# Required task
Reproduce every one of the following records word for word, with no changes.

▽

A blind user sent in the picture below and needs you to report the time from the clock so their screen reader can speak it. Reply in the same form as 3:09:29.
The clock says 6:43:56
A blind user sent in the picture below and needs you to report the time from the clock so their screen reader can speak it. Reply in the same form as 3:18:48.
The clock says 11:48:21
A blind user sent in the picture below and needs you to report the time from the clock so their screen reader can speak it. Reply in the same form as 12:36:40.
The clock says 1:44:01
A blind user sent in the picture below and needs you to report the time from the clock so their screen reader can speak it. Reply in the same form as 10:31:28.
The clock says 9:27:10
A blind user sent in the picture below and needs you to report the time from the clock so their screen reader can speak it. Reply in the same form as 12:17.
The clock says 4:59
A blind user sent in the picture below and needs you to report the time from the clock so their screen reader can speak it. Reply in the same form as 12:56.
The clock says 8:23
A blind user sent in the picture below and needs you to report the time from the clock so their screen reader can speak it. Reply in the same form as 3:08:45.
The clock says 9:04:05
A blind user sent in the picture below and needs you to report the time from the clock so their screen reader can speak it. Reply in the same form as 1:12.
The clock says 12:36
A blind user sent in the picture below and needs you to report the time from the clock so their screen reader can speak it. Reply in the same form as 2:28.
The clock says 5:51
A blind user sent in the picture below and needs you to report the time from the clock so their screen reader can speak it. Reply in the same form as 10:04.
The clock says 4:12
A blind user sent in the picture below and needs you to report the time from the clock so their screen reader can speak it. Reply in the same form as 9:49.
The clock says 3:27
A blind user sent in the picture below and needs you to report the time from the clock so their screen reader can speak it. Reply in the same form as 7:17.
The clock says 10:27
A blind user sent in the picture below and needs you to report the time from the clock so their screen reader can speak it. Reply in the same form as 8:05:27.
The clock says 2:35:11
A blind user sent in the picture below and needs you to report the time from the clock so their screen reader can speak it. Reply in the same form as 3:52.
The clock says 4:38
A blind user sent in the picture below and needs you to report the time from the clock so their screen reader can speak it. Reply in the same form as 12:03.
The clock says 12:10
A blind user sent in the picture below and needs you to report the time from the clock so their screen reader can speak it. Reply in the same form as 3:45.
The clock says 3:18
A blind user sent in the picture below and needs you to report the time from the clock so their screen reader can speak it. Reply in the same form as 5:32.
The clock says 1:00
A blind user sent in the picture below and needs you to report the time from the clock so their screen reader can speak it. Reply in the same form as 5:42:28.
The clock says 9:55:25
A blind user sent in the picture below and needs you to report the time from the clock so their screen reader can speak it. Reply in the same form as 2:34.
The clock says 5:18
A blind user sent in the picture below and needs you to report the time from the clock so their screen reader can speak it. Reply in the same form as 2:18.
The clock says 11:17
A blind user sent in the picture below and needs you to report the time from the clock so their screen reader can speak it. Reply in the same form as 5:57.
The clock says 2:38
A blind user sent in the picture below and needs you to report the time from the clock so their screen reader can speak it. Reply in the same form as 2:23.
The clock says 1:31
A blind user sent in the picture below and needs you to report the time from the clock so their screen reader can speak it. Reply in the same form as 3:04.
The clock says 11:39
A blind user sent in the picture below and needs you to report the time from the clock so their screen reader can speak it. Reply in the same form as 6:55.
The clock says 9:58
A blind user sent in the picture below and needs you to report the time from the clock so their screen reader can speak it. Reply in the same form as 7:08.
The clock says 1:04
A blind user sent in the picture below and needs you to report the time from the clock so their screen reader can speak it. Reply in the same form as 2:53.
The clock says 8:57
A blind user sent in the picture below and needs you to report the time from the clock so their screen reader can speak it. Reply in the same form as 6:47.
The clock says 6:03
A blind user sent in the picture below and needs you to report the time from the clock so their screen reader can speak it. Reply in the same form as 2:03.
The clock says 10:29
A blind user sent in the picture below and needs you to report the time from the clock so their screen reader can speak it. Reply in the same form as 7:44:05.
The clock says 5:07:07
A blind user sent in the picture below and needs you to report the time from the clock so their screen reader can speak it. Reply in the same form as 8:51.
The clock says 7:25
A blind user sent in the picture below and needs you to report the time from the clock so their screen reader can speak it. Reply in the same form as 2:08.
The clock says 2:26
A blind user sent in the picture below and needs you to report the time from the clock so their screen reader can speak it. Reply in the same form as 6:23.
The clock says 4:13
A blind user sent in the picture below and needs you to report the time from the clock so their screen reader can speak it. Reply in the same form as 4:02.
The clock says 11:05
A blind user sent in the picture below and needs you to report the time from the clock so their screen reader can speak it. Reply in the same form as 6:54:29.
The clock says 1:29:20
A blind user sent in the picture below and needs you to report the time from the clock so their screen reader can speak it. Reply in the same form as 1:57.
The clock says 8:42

△

# Task answer
A blind user sent in the picture below and needs you to report the time from the clock so their screen reader can speak it. Reply in the same form as 3:09:29.
The clock says 6:43:56
A blind user sent in the picture below and needs you to report the time from the clock so their screen reader can speak it. Reply in the same form as 3:18:48.
The clock says 11:48:21
A blind user sent in the picture below and needs you to report the time from the clock so their screen reader can speak it. Reply in the same form as 12:36:40.
The clock says 1:44:01
A blind user sent in the picture below and needs you to report the time from the clock so their screen reader can speak it. Reply in the same form as 10:31:28.
The clock says 9:27:10
A blind user sent in the picture below and needs you to report the time from the clock so their screen reader can speak it. Reply in the same form as 12:17.
The clock says 4:59
A blind user sent in the picture below and needs you to report the time from the clock so their screen reader can speak it. Reply in the same form as 12:56.
The clock says 8:23
A blind user sent in the picture below and needs you to report the time from the clock so their screen reader can speak it. Reply in the same form as 3:08:45.
The clock says 9:04:05
A blind user sent in the picture below and needs you to report the time from the clock so their screen reader can speak it. Reply in the same form as 1:12.
The clock says 12:36
A blind user sent in the picture below and needs you to report the time from the clock so their screen reader can speak it. Reply in the same form as 2:28.
The clock says 5:51
A blind user sent in the picture below and needs you to report the time from the clock so their screen reader can speak it. Reply in the same form as 10:04.
The clock says 4:12
A blind user sent in the picture below and needs you to report the time from the clock so their screen reader can speak it. Reply in the same form as 9:49.
The clock says 3:27
A blind user sent in the picture below and needs you to report the time from the clock so their screen reader can speak it. Reply in the same form as 7:17.
The clock says 10:27
A blind user sent in the picture below and needs you to report the time from the clock so their screen reader can speak it. Reply in the same form as 8:05:27.
The clock says 2:35:11
A blind user sent in the picture below and needs you to report the time from the clock so their screen reader can speak it. Reply in the same form as 3:52.
The clock says 4:38
A blind user sent in the picture below and needs you to report the time from the clock so their screen reader can speak it. Reply in the same form as 12:03.
The clock says 12:10
A blind user sent in the picture below and needs you to report the time from the clock so their screen reader can speak it. Reply in the same form as 3:45.
The clock says 3:18
A blind user sent in the picture below and needs you to report the time from the clock so their screen reader can speak it. Reply in the same form as 5:32.
The clock says 1:00
A blind user sent in the picture below and needs you to report the time from the clock so their screen reader can speak it. Reply in the same form as 5:42:28.
The clock says 9:55:25
A blind user sent in the picture below and needs you to report the time from the clock so their screen reader can speak it. Reply in the same form as 2:34.
The clock says 5:18
A blind user sent in the picture below and needs you to report the time from the clock so their screen reader can speak it. Reply in the same form as 2:18.
The clock says 11:17
A blind user sent in the picture below and needs you to report the time from the clock so their screen reader can speak it. Reply in the same form as 5:57.
The clock says 2:38
A blind user sent in the picture below and needs you to report the time from the clock so their screen reader can speak it. Reply in the same form as 2:23.
The clock says 1:31
A blind user sent in the picture below and needs you to report the time from the clock so their screen reader can speak it. Reply in the same form as 3:04.
The clock says 11:39
A blind user sent in the picture below and needs you to report the time from the clock so their screen reader can speak it. Reply in the same form as 6:55.
The clock says 9:58
A blind user sent in the picture below and needs you to report the time from the clock so their screen reader can speak it. Reply in the same form as 7:08.
The clock says 1:04
A blind user sent in the picture below and needs you to report the time from the clock so their screen reader can speak it. Reply in the same form as 2:53.
The clock says 8:57
A blind user sent in the picture below and needs you to report the time from the clock so their screen reader can speak it. Reply in the same form as 6:47.
The clock says 6:03
A blind user sent in the picture below and needs you to report the time from the clock so their screen reader can speak it. Reply in the same form as 2:03.
The clock says 10:29
A blind user sent in the picture below and needs you to report the time from the clock so their screen reader can speak it. Reply in the same form as 7:44:05.
The clock says 5:07:07
A blind user sent in the picture below and needs you to report the time from the clock so their screen reader can speak it. Reply in the same form as 8:51.
The clock says 7:25
A blind user sent in the picture below and needs you to report the time from the clock so their screen reader can speak it. Reply in the same form as 2:08.
The clock says 2:26
A blind user sent in the picture below and needs you to report the time from the clock so their screen reader can speak it. Reply in the same form as 6:23.
The clock says 4:13
A blind user sent in the picture below and needs you to report the time from the clock so their screen reader can speak it. Reply in the same form as 4:02.
The clock says 11:05
A blind user sent in the picture below and needs you to report the time from the clock so their screen reader can speak it. Reply in the same form as 6:54:29.
The clock says 1:29:20
A blind user sent in the picture below and needs you to report the time from the clock so their screen reader can speak it. Reply in the same form as 1:57.
The clock says 8:42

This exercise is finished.